Entries provided

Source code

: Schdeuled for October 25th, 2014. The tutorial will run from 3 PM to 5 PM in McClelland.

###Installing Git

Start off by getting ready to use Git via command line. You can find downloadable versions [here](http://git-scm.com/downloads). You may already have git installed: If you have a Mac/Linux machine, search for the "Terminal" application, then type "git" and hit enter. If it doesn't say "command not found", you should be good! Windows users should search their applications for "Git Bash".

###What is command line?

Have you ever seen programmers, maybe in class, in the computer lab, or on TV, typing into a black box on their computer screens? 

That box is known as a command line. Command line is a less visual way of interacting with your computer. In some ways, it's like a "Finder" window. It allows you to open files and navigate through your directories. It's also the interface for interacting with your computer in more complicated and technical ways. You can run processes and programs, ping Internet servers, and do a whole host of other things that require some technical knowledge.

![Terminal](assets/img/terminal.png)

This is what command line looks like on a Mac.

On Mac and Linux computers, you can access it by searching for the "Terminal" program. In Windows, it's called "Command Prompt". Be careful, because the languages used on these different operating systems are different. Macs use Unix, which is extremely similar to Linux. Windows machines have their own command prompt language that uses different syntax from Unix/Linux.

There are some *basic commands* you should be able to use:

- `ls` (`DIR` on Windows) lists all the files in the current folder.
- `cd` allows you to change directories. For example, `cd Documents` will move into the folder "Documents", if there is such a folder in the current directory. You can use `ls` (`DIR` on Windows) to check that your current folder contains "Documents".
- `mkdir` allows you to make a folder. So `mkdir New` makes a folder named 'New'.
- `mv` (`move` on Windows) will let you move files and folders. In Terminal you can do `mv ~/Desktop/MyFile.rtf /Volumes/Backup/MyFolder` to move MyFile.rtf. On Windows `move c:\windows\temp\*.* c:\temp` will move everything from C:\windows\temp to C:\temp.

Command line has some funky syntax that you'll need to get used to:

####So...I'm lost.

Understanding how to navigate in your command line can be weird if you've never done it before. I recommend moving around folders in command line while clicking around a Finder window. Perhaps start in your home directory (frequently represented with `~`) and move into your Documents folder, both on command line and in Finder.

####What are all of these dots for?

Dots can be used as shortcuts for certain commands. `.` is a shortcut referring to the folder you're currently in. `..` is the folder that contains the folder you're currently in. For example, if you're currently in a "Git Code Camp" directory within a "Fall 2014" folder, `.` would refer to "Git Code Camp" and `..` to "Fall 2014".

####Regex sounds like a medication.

What you need to do
Please reply with an exact copy of the lines above, starting at the first and ending at the line that holds "the current folder.".

Response to the task
Source code

: Schdeuled for October 25th, 2014. The tutorial will run from 3 PM to 5 PM in McClelland.

###Installing Git

Start off by getting ready to use Git via command line. You can find downloadable versions [here](http://git-scm.com/downloads). You may already have git installed: If you have a Mac/Linux machine, search for the "Terminal" application, then type "git" and hit enter. If it doesn't say "command not found", you should be good! Windows users should search their applications for "Git Bash".

###What is command line?

Have you ever seen programmers, maybe in class, in the computer lab, or on TV, typing into a black box on their computer screens? 

That box is known as a command line. Command line is a less visual way of interacting with your computer. In some ways, it's like a "Finder" window. It allows you to open files and navigate through your directories. It's also the interface for interacting with your computer in more complicated and technical ways. You can run processes and programs, ping Internet servers, and do a whole host of other things that require some technical knowledge.

![Terminal](assets/img/terminal.png)

This is what command line looks like on a Mac.

On Mac and Linux computers, you can access it by searching for the "Terminal" program. In Windows, it's called "Command Prompt". Be careful, because the languages used on these different operating systems are different. Macs use Unix, which is extremely similar to Linux. Windows machines have their own command prompt language that uses different syntax from Unix/Linux.

There are some *basic commands* you should be able to use:

- `ls` (`DIR` on Windows) lists all the files in the current folder.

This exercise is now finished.